• _TASK PROMPT_
Reproduce the listing in full. Omit the pictures.

• _RECORDED INFORMATION_
==*==

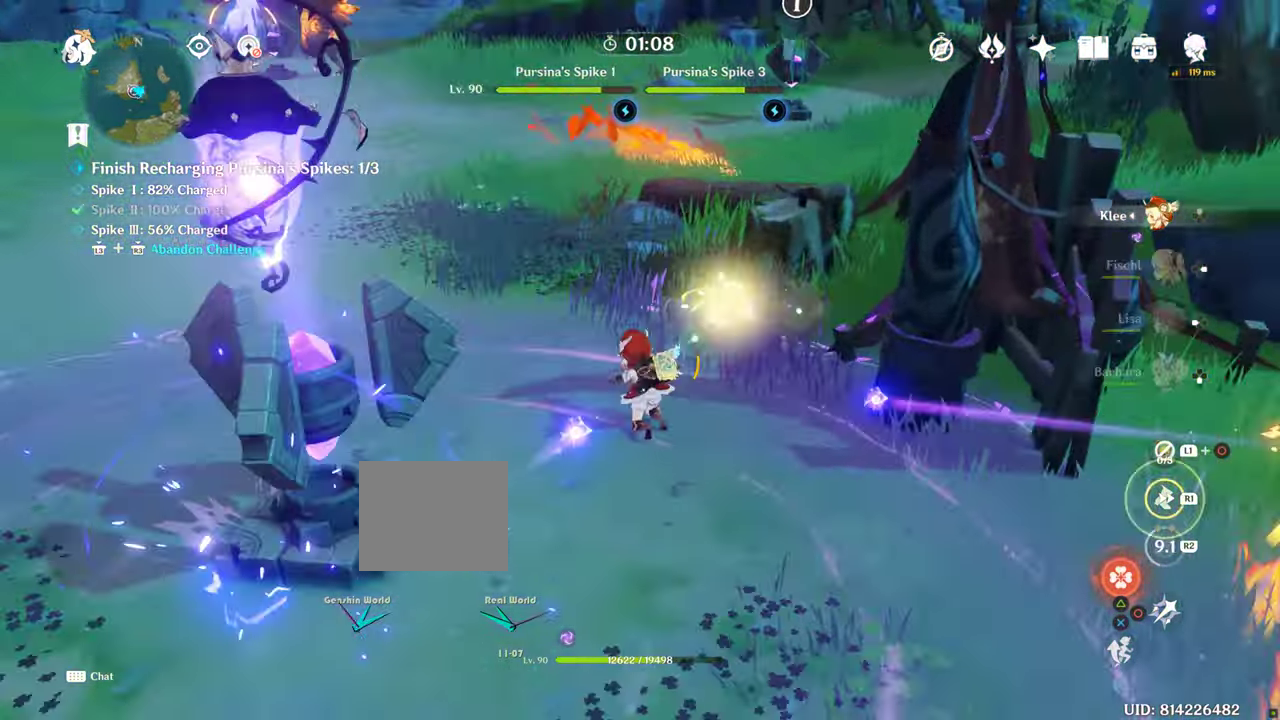
{"dt_ms": 500, "buttons": [], "left_stick": "up", "right_stick": "center", "events": [[17, "left_stick", "up"]]}
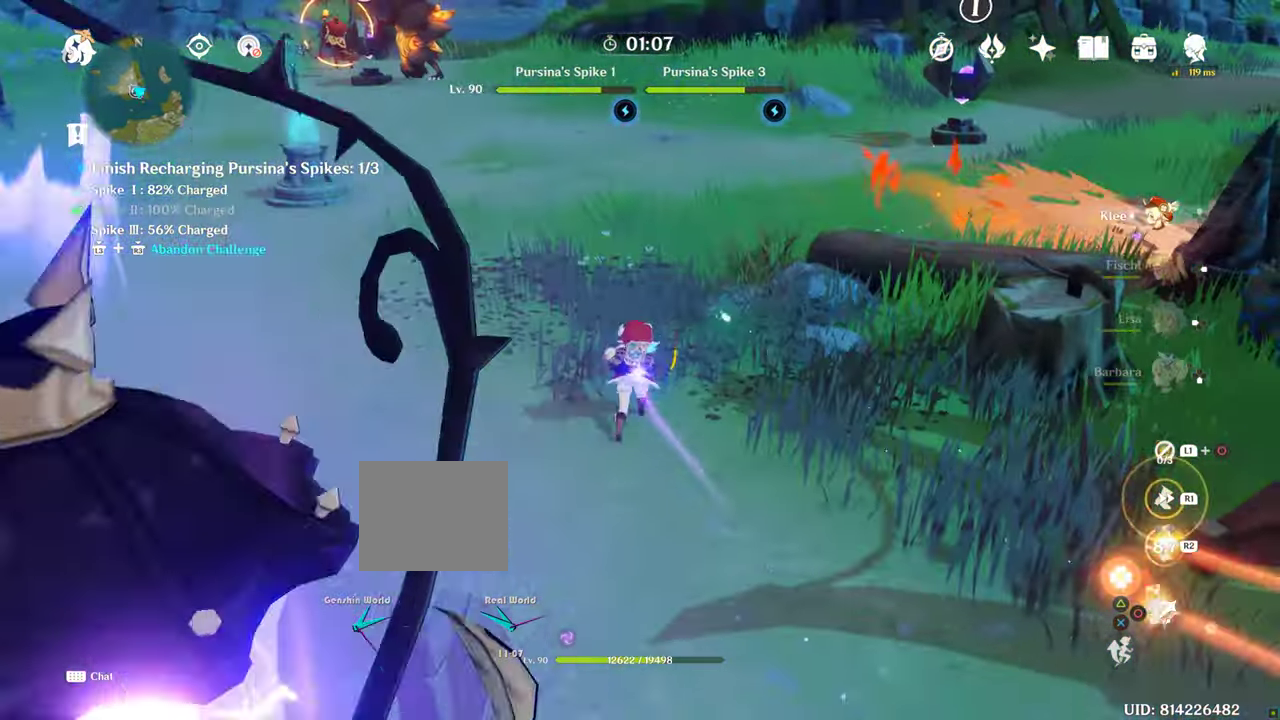
{"dt_ms": 500, "buttons": [], "left_stick": "up", "right_stick": "center", "events": []}
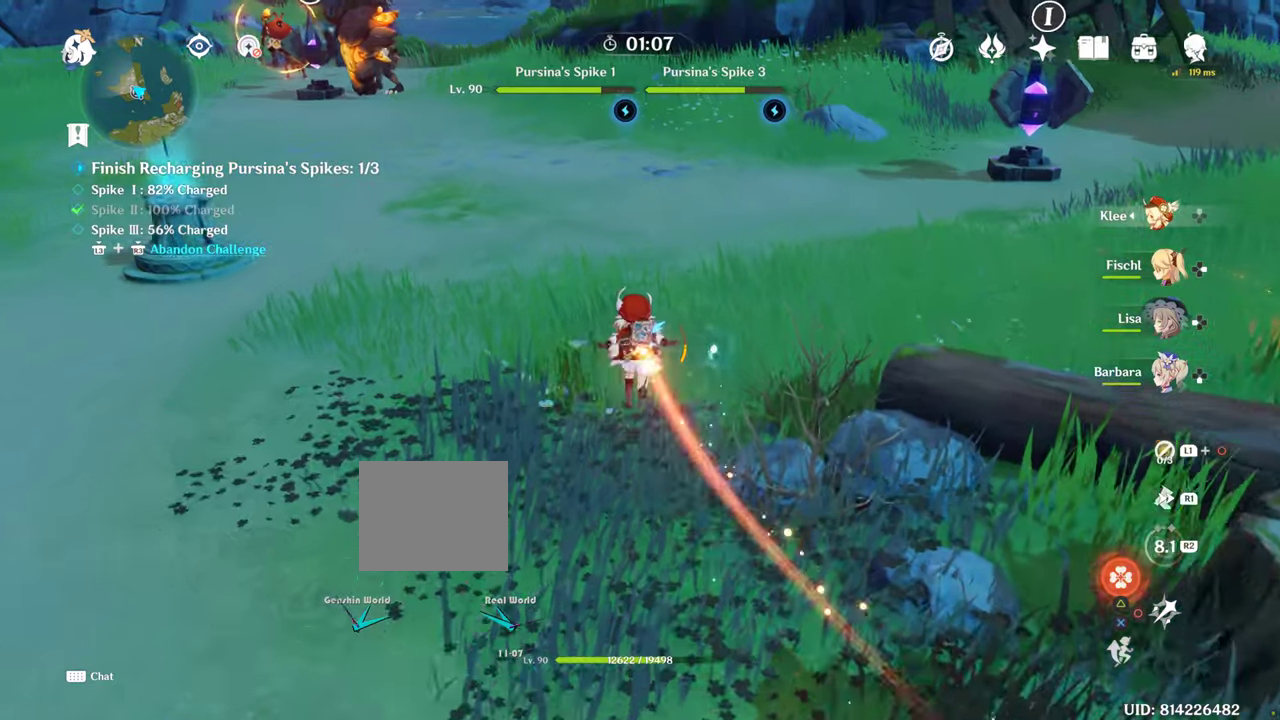
{"dt_ms": 1000, "buttons": [], "left_stick": "up-right", "right_stick": "down-right"}
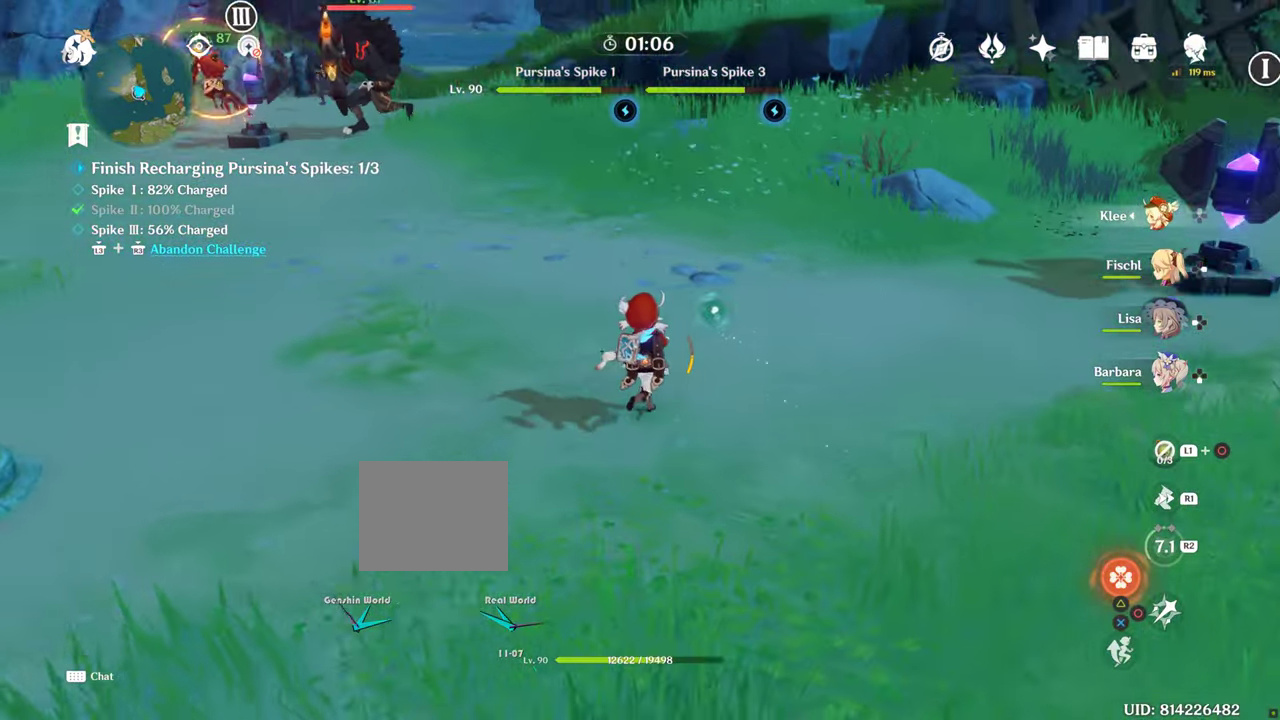
{"dt_ms": 500, "buttons": [], "left_stick": "up-right", "right_stick": "center", "events": [[200, "right_stick", "center"]]}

==*==

• _EXERCISE OUTPUT_
{"dt_ms": 500, "buttons": [], "left_stick": "up", "right_stick": "center", "events": [[17, "left_stick", "up"]]}
{"dt_ms": 500, "buttons": [], "left_stick": "up", "right_stick": "center", "events": []}
{"dt_ms": 1000, "buttons": [], "left_stick": "up-right", "right_stick": "down-right"}
{"dt_ms": 500, "buttons": [], "left_stick": "up-right", "right_stick": "center", "events": [[200, "right_stick", "center"]]}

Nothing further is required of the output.